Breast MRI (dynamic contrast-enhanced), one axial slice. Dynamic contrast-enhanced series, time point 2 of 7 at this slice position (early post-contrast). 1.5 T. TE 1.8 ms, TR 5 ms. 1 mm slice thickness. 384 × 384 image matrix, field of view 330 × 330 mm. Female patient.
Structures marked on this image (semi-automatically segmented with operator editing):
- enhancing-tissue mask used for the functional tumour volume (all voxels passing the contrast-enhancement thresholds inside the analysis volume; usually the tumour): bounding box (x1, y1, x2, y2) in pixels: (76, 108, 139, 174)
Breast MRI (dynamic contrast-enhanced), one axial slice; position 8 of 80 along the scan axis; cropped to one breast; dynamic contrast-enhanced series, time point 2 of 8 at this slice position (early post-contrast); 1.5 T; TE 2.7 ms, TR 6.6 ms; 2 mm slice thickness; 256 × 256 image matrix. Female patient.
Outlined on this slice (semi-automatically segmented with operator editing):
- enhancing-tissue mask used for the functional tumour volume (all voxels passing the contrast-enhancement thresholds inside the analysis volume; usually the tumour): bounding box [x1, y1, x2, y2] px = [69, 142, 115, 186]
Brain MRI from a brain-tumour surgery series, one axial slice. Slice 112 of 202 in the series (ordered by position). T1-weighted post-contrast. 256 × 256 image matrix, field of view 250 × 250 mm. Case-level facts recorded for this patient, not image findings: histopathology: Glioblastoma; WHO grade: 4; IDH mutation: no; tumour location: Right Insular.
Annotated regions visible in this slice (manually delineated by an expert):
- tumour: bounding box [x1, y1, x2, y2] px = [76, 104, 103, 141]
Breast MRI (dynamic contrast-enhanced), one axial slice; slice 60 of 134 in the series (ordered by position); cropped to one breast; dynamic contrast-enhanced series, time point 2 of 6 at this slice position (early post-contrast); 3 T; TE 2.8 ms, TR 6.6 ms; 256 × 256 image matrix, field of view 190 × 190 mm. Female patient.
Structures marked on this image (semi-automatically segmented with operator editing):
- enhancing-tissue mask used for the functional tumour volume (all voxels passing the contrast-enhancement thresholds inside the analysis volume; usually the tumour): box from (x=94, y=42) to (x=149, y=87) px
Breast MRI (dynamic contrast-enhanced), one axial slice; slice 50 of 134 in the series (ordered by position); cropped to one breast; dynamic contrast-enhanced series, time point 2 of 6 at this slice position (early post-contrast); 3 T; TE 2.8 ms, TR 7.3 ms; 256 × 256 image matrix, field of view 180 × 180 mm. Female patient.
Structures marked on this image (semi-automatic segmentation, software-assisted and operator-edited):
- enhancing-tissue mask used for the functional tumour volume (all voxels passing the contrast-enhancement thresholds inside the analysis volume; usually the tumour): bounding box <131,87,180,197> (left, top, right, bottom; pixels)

================================

## EXERCISE DIRECTIONS
Please return the data above in full, without altering a single line.

## COMPLETED EXERCISE
Breast MRI (dynamic contrast-enhanced), one axial slice. Dynamic contrast-enhanced series, time point 2 of 7 at this slice position (early post-contrast). 1.5 T. TE 1.8 ms, TR 5 ms. 1 mm slice thickness. 384 × 384 image matrix, field of view 330 × 330 mm. Female patient.
Structures marked on this image (semi-automatically segmented with operator editing):
- enhancing-tissue mask used for the functional tumour volume (all voxels passing the contrast-enhancement thresholds inside the analysis volume; usually the tumour): bounding box (x1, y1, x2, y2) in pixels: (76, 108, 139, 174)
Breast MRI (dynamic contrast-enhanced), one axial slice; position 8 of 80 along the scan axis; cropped to one breast; dynamic contrast-enhanced series, time point 2 of 8 at this slice position (early post-contrast); 1.5 T; TE 2.7 ms, TR 6.6 ms; 2 mm slice thickness; 256 × 256 image matrix. Female patient.
Outlined on this slice (semi-automatically segmented with operator editing):
- enhancing-tissue mask used for the functional tumour volume (all voxels passing the contrast-enhancement thresholds inside the analysis volume; usually the tumour): bounding box [x1, y1, x2, y2] px = [69, 142, 115, 186]
Brain MRI from a brain-tumour surgery series, one axial slice. Slice 112 of 202 in the series (ordered by position). T1-weighted post-contrast. 256 × 256 image matrix, field of view 250 × 250 mm. Case-level facts recorded for this patient, not image findings: histopathology: Glioblastoma; WHO grade: 4; IDH mutation: no; tumour location: Right Insular.
Annotated regions visible in this slice (manually delineated by an expert):
- tumour: bounding box [x1, y1, x2, y2] px = [76, 104, 103, 141]
Breast MRI (dynamic contrast-enhanced), one axial slice; slice 60 of 134 in the series (ordered by position); cropped to one breast; dynamic contrast-enhanced series, time point 2 of 6 at this slice position (early post-contrast); 3 T; TE 2.8 ms, TR 6.6 ms; 256 × 256 image matrix, field of view 190 × 190 mm. Female patient.
Structures marked on this image (semi-automatically segmented with operator editing):
- enhancing-tissue mask used for the functional tumour volume (all voxels passing the contrast-enhancement thresholds inside the analysis volume; usually the tumour): box from (x=94, y=42) to (x=149, y=87) px
Breast MRI (dynamic contrast-enhanced), one axial slice; slice 50 of 134 in the series (ordered by position); cropped to one breast; dynamic contrast-enhanced series, time point 2 of 6 at this slice position (early post-contrast); 3 T; TE 2.8 ms, TR 7.3 ms; 256 × 256 image matrix, field of view 180 × 180 mm. Female patient.
Structures marked on this image (semi-automatic segmentation, software-assisted and operator-edited):
- enhancing-tissue mask used for the functional tumour volume (all voxels passing the contrast-enhancement thresholds inside the analysis volume; usually the tumour): bounding box <131,87,180,197> (left, top, right, bottom; pixels)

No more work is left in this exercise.